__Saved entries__
· · · ·

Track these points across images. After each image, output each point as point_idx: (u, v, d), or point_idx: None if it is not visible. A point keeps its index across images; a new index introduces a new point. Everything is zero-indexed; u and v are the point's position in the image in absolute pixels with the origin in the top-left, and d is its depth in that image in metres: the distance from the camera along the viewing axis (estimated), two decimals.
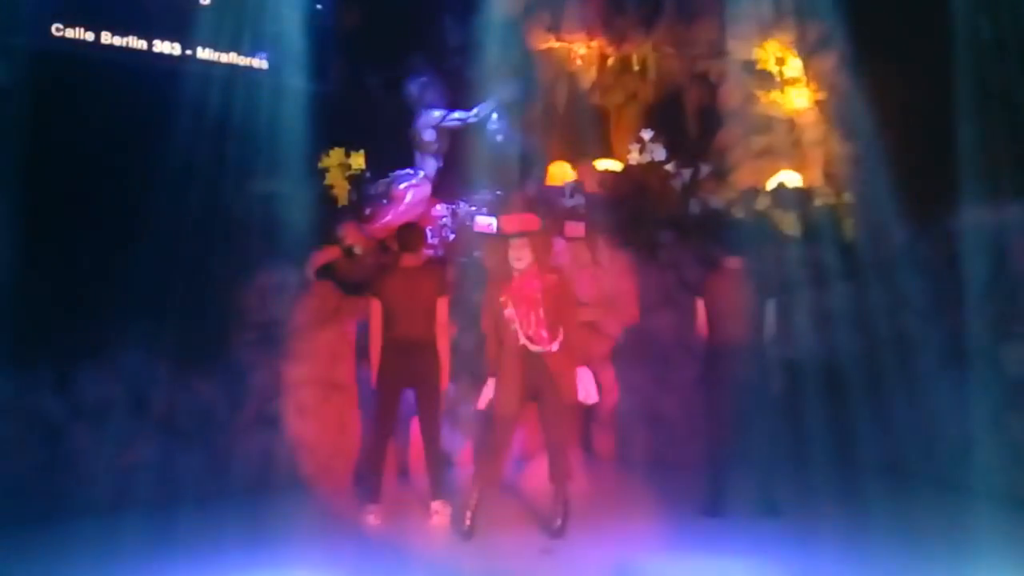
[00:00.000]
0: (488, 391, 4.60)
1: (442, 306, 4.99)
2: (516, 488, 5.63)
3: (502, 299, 4.57)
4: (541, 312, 4.55)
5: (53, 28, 6.10)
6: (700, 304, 5.13)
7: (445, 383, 5.05)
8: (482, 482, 4.62)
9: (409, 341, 4.88)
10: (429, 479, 4.96)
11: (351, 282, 6.23)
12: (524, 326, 4.52)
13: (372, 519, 4.89)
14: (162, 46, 6.56)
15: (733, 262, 5.10)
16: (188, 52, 6.66)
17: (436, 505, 4.88)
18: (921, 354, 5.97)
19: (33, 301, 5.12)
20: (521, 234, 4.60)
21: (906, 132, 6.52)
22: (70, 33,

· · · ·

All the data above is to be transcribed exactly, with no pictures included.

__Solution for this task__
Track these points across images. After each image, output each point as point_idx: (u, v, d), or point_idx: None if it is not visible. A point keeps its index across images; a new index introduces a new point. Everything is zero-indexed; u and v are the point's position in the image in absolute pixels with the origin in the top-left, and d is its depth in that image in metres: the distance from the camera along the viewing axis (estimated), two decimals.
[00:00.000]
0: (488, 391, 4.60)
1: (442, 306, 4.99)
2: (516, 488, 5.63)
3: (502, 299, 4.57)
4: (541, 312, 4.55)
5: (53, 28, 6.10)
6: (700, 304, 5.13)
7: (445, 383, 5.05)
8: (482, 482, 4.62)
9: (409, 341, 4.88)
10: (429, 479, 4.96)
11: (351, 282, 6.23)
12: (524, 326, 4.52)
13: (372, 519, 4.89)
14: (162, 46, 6.56)
15: (733, 262, 5.10)
16: (188, 52, 6.66)
17: (436, 505, 4.88)
18: (921, 354, 5.97)
19: (33, 301, 5.12)
20: (521, 234, 4.60)
21: (906, 132, 6.52)
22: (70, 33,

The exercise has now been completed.